*Document passage:*
....

Demand for distressed properties from investors is contributing to the recovery, not creating an artificial one, according to Pro Teck Valuation Services’ Home Value Forecast(HVF) for April.

According to the report, one of the catalysts driving the housing market rebound has been large investment funds, which are buying distressed single-family homes to be used as rentals.

“These funds have also been renovating homes, which has helped to improve the overall conditions of the surrounding neighborhoods and provided a positive injection of capital,” said Tom O’Grady, CEO of Pro Teck.

Furthermore, the reduction in the supply of homes available for sale is also fueling positive home price reports. A year ago, Pro Teck boldly projected “the market was likely to turn much faster than anyone could imagine.”

“[N]ot only been realized, but also exceeded,” Pro Teck stated.

The real estate valuations company came to the conclusion after noting the number of new homes being built remained at historically low rates for more than five years, which would eventually lead to a shortage once demand returned. In addition, the declines in home values prevented many homeowners from selling, further reducing supply.

After observing a number of real estate cycles, Pro Teck also said that while each one may appear to be different, they all have one thing in common: a catalyst to propel movement.

“Once the cycle starts, a virtuous process of higher sales leads to higher prices which leads to more buyers coming into the market out of fear that they will miss out. At the same time, higher sales typically leads to a shortage of inventory available for sale except in those markets where new homes can easily be built,” Pro Teck explained.

However, the current real estate market also has two unique traits—very low mortgage rates and historically high levels of home affordability, according to the report.

The forecast report included a listing of the 10 best and 10 worst performing metros out of the top 200.

....

*Data records:*
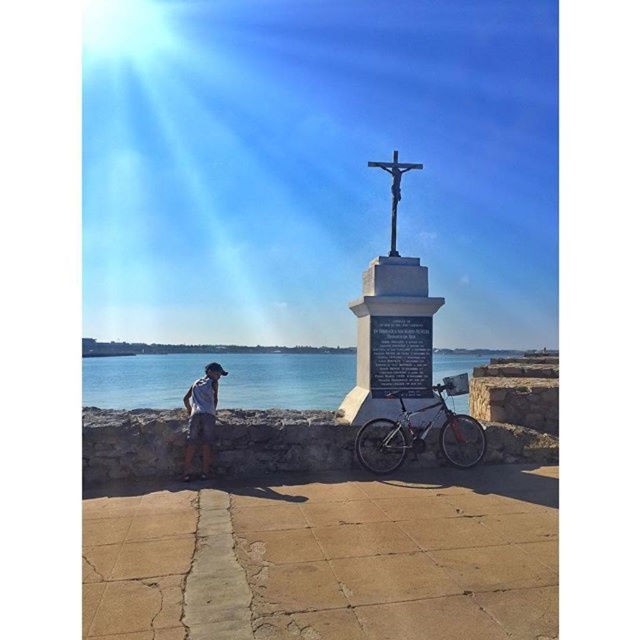
Question: Among these objects, which one is farthest from the camera?

Choices:
 (A) polished stone cross at center
 (B) silver metallic bicycle at center
 (C) black polished stone plaque at center

Answer: (C)

Question: Is silver metallic bicycle at center to the right of wooden cross at center from the viewer's perspective?

Choices:
 (A) no
 (B) yes

Answer: (B)

Question: Is polished stone cross at center positioned behind light brown shorts at lower left?

Choices:
 (A) no
 (B) yes

Answer: (B)

Question: Among these points, which one is farthest from the camera?

Choices:
 (A) (369, 403)
 (B) (392, 195)
 (C) (211, 435)
 (D) (278, 403)

Answer: (D)

Question: Does blue water at lower left appear over light brown shorts at lower left?

Choices:
 (A) no
 (B) yes

Answer: (A)

Question: Among these points, which one is farthest from the camera?

Choices:
 (A) (403, 164)
 (B) (205, 387)
 (C) (442, 390)
 (D) (337, 355)

Answer: (D)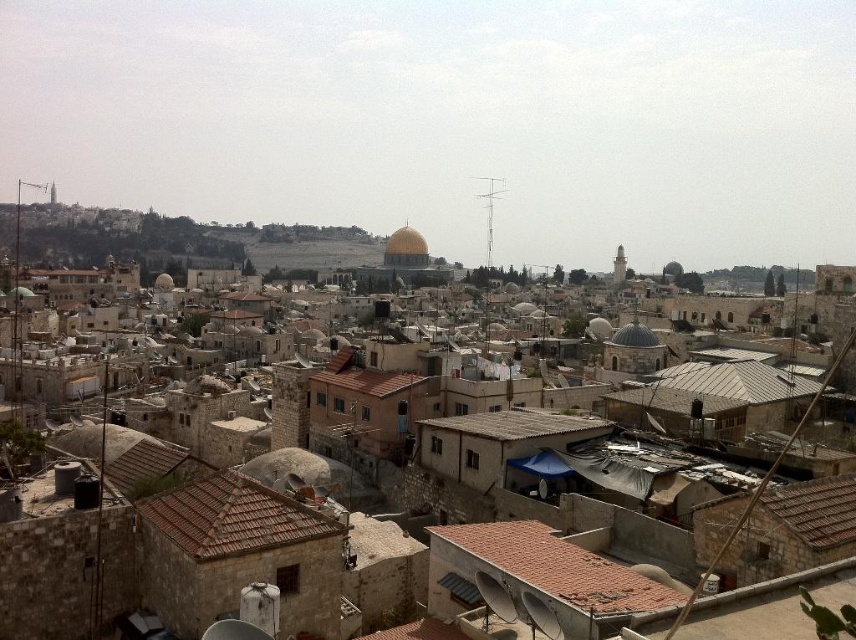
Is brown tile roof at lower left shorter than golden stone dome at center?

Yes, brown tile roof at lower left is shorter than golden stone dome at center.

Is point (247, 552) closer to camera compared to point (399, 252)?

Yes, it is.

Where is `brown tile roof at lower left`? The height and width of the screenshot is (640, 856). brown tile roof at lower left is located at coordinates (230, 516).

Which is behind, point (528, 428) or point (413, 378)?

Positioned behind is point (413, 378).

Which is more to the right, brown textured roof at center or brown tile roof at center?

brown textured roof at center

Identify the location of brown textured roof at center. (514, 422).

Consider the image. Who is more forward, (522, 529) or (351, 392)?

Point (522, 529) is in front.

Between point (464, 529) and point (403, 385), which one is positioned behind?

Positioned behind is point (403, 385).

Does point (565, 536) come behind point (361, 360)?

No, it is not.

Where is `brown tiled roof at lower center`? The image size is (856, 640). brown tiled roof at lower center is located at coordinates (535, 572).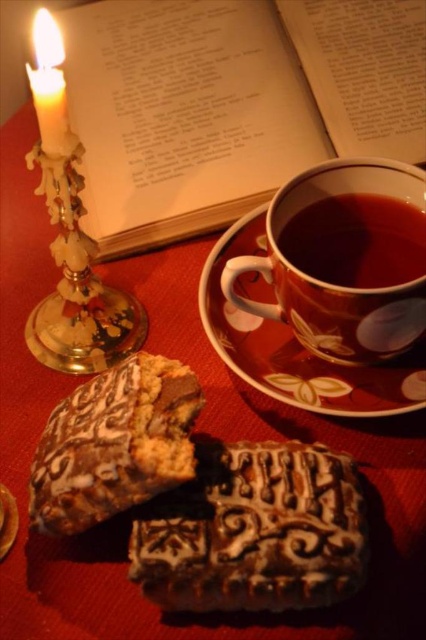
Question: Does brown textured cookie at center have a larger size compared to brown glossy mug at upper center?

Choices:
 (A) no
 (B) yes

Answer: (B)

Question: Can you confirm if paper book at upper center is bigger than white wax candle at upper left?

Choices:
 (A) no
 (B) yes

Answer: (B)

Question: Which point is closer to the camera?

Choices:
 (A) (118, 384)
 (B) (353, 189)
 (C) (348, 214)

Answer: (A)

Question: Which object is farther from the camera taking this photo?

Choices:
 (A) white wax candle at upper left
 (B) brown textured cookie at center
 (C) matte ceramic cup at upper right

Answer: (C)

Question: Is brown textured cookie at center bigger than brown glossy mug at upper center?

Choices:
 (A) yes
 (B) no

Answer: (A)

Question: Which of these objects is positioned farthest from the white wax candle at upper left?

Choices:
 (A) matte ceramic cup at upper right
 (B) gold metallic candle holder at left

Answer: (A)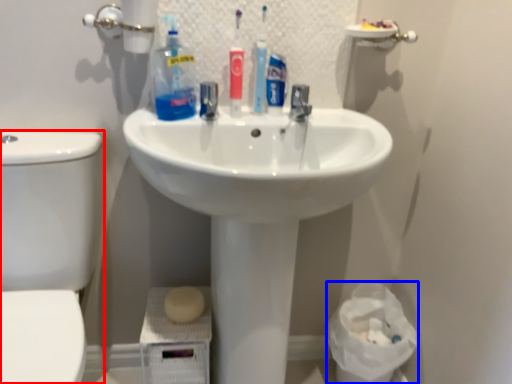
Question: Which object is further to the camera taking this photo, toilet bowl (highlighted by a red box) or toilet paper (highlighted by a blue box)?

Choices:
 (A) toilet bowl
 (B) toilet paper

Answer: (B)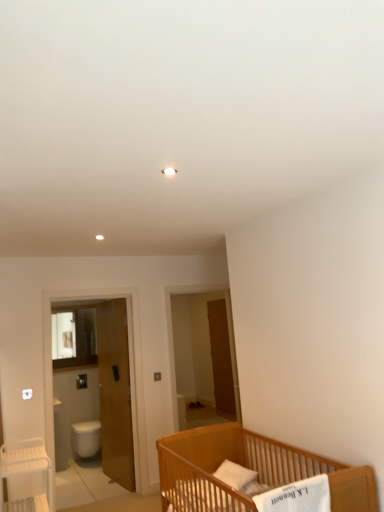
Measure the distance between point [263,449] and camera.

Point [263,449] is 11.24 feet away from camera.

What is the approximate width of white plastic table at lower left?

white plastic table at lower left is 37.47 centimeters wide.

Locate an element on the screen. The image size is (384, 512). white glossy toilet bowl at lower left is located at coordinates (86, 438).

At what (x,y) coordinates should I click in order to perform the action: click on brown wooden screen door at center, placed as the 2th screen door when sorted from left to right. Please return your answer as a coordinate pair (x, y). The image size is (384, 512). Looking at the image, I should click on click(221, 356).

What do you see at coordinates (115, 392) in the screenshot? This screenshot has height=512, width=384. I see `wooden door at left` at bounding box center [115, 392].

Find the location of a particular element. The height and width of the screenshot is (512, 384). light brown wooden crib at lower right is located at coordinates (251, 468).

From the picture: How much distance is there between white plastic table at lower left and wooden door at left?

white plastic table at lower left is 4.42 feet from wooden door at left.

Who is smaller, white plastic table at lower left or wooden door at left?

With smaller size is white plastic table at lower left.

Which is in front, point (33, 470) or point (131, 436)?

The point (33, 470) is in front.

Which object is closer to the camera, white plastic table at lower left or wooden door at left?

white plastic table at lower left is closer to the camera.

Could you tell me if wooden door at left is facing white plastic table at lower left?

No, wooden door at left is not aimed at white plastic table at lower left.

Considering the relative sizes of wooden door at left and white plastic table at lower left in the image provided, is wooden door at left smaller than white plastic table at lower left?

Actually, wooden door at left might be larger than white plastic table at lower left.

Considering the sizes of wooden door at left and white plastic table at lower left in the image, is wooden door at left wider or thinner than white plastic table at lower left?

In the image, wooden door at left appears to be more narrow than white plastic table at lower left.

How many degrees apart are the facing directions of wooden door at left and white plastic table at lower left?

wooden door at left and white plastic table at lower left are facing 171 degrees away from each other.

Is brown wooden screen door at center, the 2th screen door when ordered from front to back, further to camera compared to wooden door at left?

Yes, brown wooden screen door at center, the 2th screen door when ordered from front to back, is further from the viewer.

Is brown wooden screen door at center, placed as the 2th screen door when sorted from left to right, next to wooden door at left and touching it?

No, brown wooden screen door at center, placed as the 2th screen door when sorted from left to right, is not touching wooden door at left.

Is wooden door at left at the back of brown wooden screen door at center, which ranks as the first screen door in back-to-front order?

No, wooden door at left is not at the back of brown wooden screen door at center, which ranks as the first screen door in back-to-front order.

Which object is thinner, brown wooden screen door at center, which ranks as the first screen door in back-to-front order, or wooden door at left?

Thinner between the two is brown wooden screen door at center, which ranks as the first screen door in back-to-front order.

From their relative heights in the image, would you say white glossy toilet bowl at lower left is taller or shorter than light brown wooden crib at lower right?

Considering their sizes, white glossy toilet bowl at lower left has less height than light brown wooden crib at lower right.

Which is nearer, (99,426) or (169,465)?

Point (99,426) is farther from the camera than point (169,465).

From a real-world perspective, between white glossy toilet bowl at lower left and light brown wooden crib at lower right, who is vertically lower?

From a 3D spatial view, white glossy toilet bowl at lower left is below.

Could you measure the distance between white glossy toilet bowl at lower left and light brown wooden crib at lower right?

9.60 feet.

Looking at this image, is white glossy screen door at left, the 2th screen door positioned from the back, facing away from brown wooden screen door at center, the 2th screen door when ordered from front to back?

No, white glossy screen door at left, the 2th screen door positioned from the back, is not facing away from brown wooden screen door at center, the 2th screen door when ordered from front to back.

Which point is more distant from viewer, (108,476) or (213,358)?

The point (213,358) is more distant.

Is white glossy screen door at left, which is the second screen door from right to left, wider or thinner than brown wooden screen door at center, which ranks as the first screen door in back-to-front order?

Clearly, white glossy screen door at left, which is the second screen door from right to left, has more width compared to brown wooden screen door at center, which ranks as the first screen door in back-to-front order.

Who is bigger, white glossy screen door at left, placed as the 1th screen door when sorted from left to right, or brown wooden screen door at center, the 2th screen door when ordered from front to back?

With larger size is white glossy screen door at left, placed as the 1th screen door when sorted from left to right.

Locate an element on the screen. the 1st screen door counting from the right side of the white plastic table at lower left is located at coordinates tap(98, 387).

From a real-world perspective, is white plastic table at lower left on white glossy screen door at left, placed as the 1th screen door when sorted from left to right?

No.

Is white glossy screen door at left, placed as the 1th screen door when sorted from left to right, inside white plastic table at lower left?

No, white glossy screen door at left, placed as the 1th screen door when sorted from left to right, is not inside white plastic table at lower left.

Is white plastic table at lower left facing away from white glossy screen door at left, which is the second screen door from right to left?

No, white glossy screen door at left, which is the second screen door from right to left, is not at the back of white plastic table at lower left.

Is white glossy screen door at left, marked as the first screen door in a front-to-back arrangement, looking in the opposite direction of light brown wooden crib at lower right?

No, white glossy screen door at left, marked as the first screen door in a front-to-back arrangement, is not facing the opposite direction of light brown wooden crib at lower right.

Considering the sizes of objects white glossy screen door at left, placed as the 1th screen door when sorted from left to right, and light brown wooden crib at lower right in the image provided, who is shorter, white glossy screen door at left, placed as the 1th screen door when sorted from left to right, or light brown wooden crib at lower right?

Standing shorter between the two is light brown wooden crib at lower right.

In the scene shown: Can we say white glossy screen door at left, which is the second screen door from right to left, lies outside light brown wooden crib at lower right?

white glossy screen door at left, which is the second screen door from right to left, lies outside light brown wooden crib at lower right's area.

The height and width of the screenshot is (512, 384). Find the location of `door that is above the white plastic table at lower left (from a real-world perspective)`. door that is above the white plastic table at lower left (from a real-world perspective) is located at coordinates (115, 392).

Where is `door lying above the white plastic table at lower left (from the image's perspective)`? This screenshot has height=512, width=384. door lying above the white plastic table at lower left (from the image's perspective) is located at coordinates (115, 392).

Looking at the image, which one is located further to brown wooden screen door at center, which ranks as the first screen door in back-to-front order, white glossy screen door at left, marked as the first screen door in a front-to-back arrangement, or wooden door at left?

white glossy screen door at left, marked as the first screen door in a front-to-back arrangement, is positioned further to the anchor brown wooden screen door at center, which ranks as the first screen door in back-to-front order.

When comparing their distances from wooden door at left, does white plastic table at lower left or white glossy toilet bowl at lower left seem closer?

white glossy toilet bowl at lower left lies closer to wooden door at left than the other object.

Looking at this image, which object lies further to the anchor point wooden door at left, white glossy screen door at left, which is the second screen door from right to left, or light brown wooden crib at lower right?

light brown wooden crib at lower right.

Considering their positions, is light brown wooden crib at lower right positioned closer to white glossy toilet bowl at lower left than brown wooden screen door at center, placed as the 2th screen door when sorted from left to right?

Among the two, brown wooden screen door at center, placed as the 2th screen door when sorted from left to right, is located nearer to white glossy toilet bowl at lower left.

Which object lies further to the anchor point white glossy screen door at left, the 2th screen door positioned from the back, wooden door at left or white plastic table at lower left?

white plastic table at lower left.

Estimate the real-world distances between objects in this image. Which object is further from white glossy toilet bowl at lower left, brown wooden screen door at center, the 2th screen door when ordered from front to back, or white plastic table at lower left?

Based on the image, white plastic table at lower left appears to be further to white glossy toilet bowl at lower left.

Estimate the real-world distances between objects in this image. Which object is closer to light brown wooden crib at lower right, white glossy toilet bowl at lower left or brown wooden screen door at center, placed as the 2th screen door when sorted from left to right?

brown wooden screen door at center, placed as the 2th screen door when sorted from left to right, is closer to light brown wooden crib at lower right.

When comparing their distances from white plastic table at lower left, does brown wooden screen door at center, the 2th screen door when ordered from front to back, or white glossy toilet bowl at lower left seem closer?

The object closer to white plastic table at lower left is white glossy toilet bowl at lower left.

The image size is (384, 512). Find the location of `screen door between white plastic table at lower left and white glossy toilet bowl at lower left in the front-back direction`. screen door between white plastic table at lower left and white glossy toilet bowl at lower left in the front-back direction is located at coordinates (98, 387).

Locate an element on the screen. screen door between light brown wooden crib at lower right and wooden door at left in the front-back direction is located at coordinates (x=98, y=387).

Image resolution: width=384 pixels, height=512 pixels. I want to click on door between white plastic table at lower left and white glossy toilet bowl at lower left in the front-back direction, so click(x=115, y=392).

Locate an element on the screen. Image resolution: width=384 pixels, height=512 pixels. toilet bowl located between white plastic table at lower left and brown wooden screen door at center, positioned as the first screen door in right-to-left order, in the depth direction is located at coordinates (86, 438).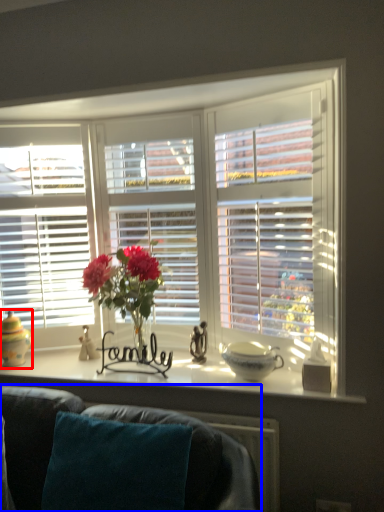
Question: Which object appears closest to the camera in this image, candle holder (highlighted by a red box) or studio couch (highlighted by a blue box)?

Choices:
 (A) candle holder
 (B) studio couch

Answer: (B)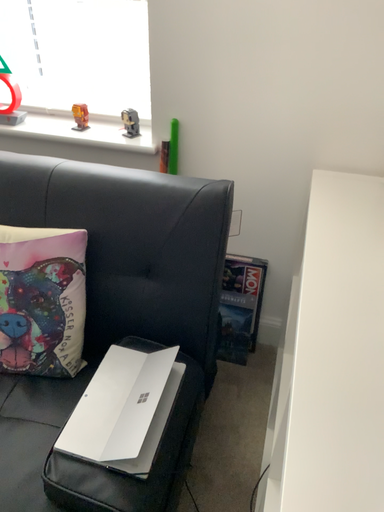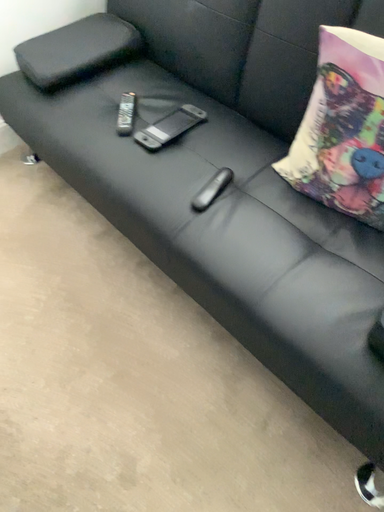
Question: How did the camera likely rotate when shooting the video?

Choices:
 (A) rotated downward
 (B) rotated upward

Answer: (A)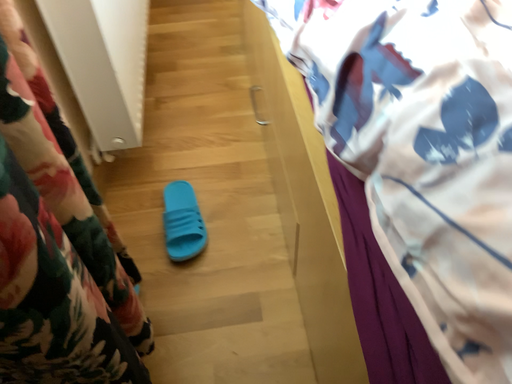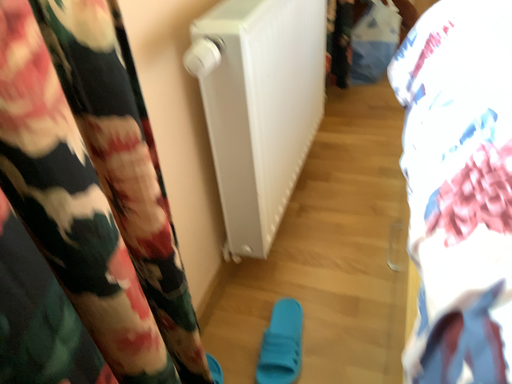
Question: Which way did the camera rotate in the video?

Choices:
 (A) rotated right
 (B) rotated left

Answer: (B)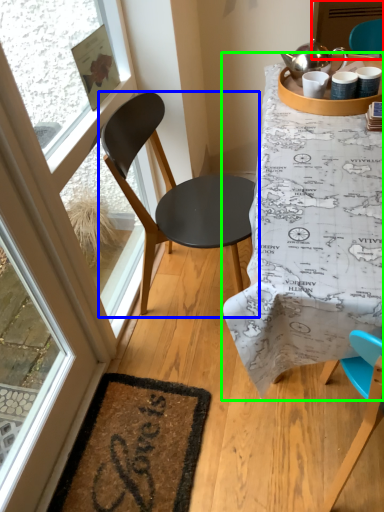
Question: Which object is the closest to the screen door (highlighted by a red box)? Choose among these: chair (highlighted by a blue box) or table (highlighted by a green box).

Choices:
 (A) chair
 (B) table

Answer: (A)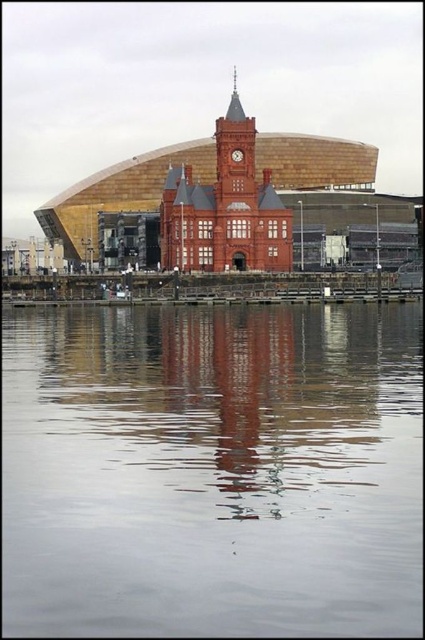
You are standing at the center of the image and want to walk to the smooth gray water at center. Which direction should you move in to reach it?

....

*Set problem 1:*
Retype everything in the home value forecast passage from "Furthermore, the reduction" down to "to propel movement.".
*Set problem 2:*
Extend the home value forecast passage, picking up right after its final sentence.
The items have no connection to the home value forecast passage.

*Written reply 1:*
Furthermore, the reduction in the supply of homes available for sale is also fueling positive home price reports. A year ago, Pro Teck boldly projected “the market was likely to turn much faster than anyone could imagine.”

“[N]ot only been realized, but also exceeded,” Pro Teck stated.

The real estate valuations company came to the conclusion after noting the number of new homes being built remained at historically low rates for more than five years, which would eventually lead to a shortage once demand returned. In addition, the declines in home values prevented many homeowners from selling, further reducing supply.

After observing a number of real estate cycles, Pro Teck also said that while each one may appear to be different, they all have one thing in common: a catalyst to propel movement.

*Written reply 2:*
The ranking considers factors such as sales/listing activity and prices, months of remaining inventory (MRI), days on market (DOM), sold-to-list price ratio and foreclosure and REO activity.

Michael Sklarz, principal of Collateral Analytics and contributor to the HVF, noted five of the top markets are in California, while two are in Texas.

Meanwhile, Sklarz said the bottom metros are an “interesting mix, with two continuing to be in the upstate New York area and three in the Southeast.”

“All have double-digit Months of Remaining Inventory, however, many of the indicators are showing positive trends even for the bottom metros area this month,” he added.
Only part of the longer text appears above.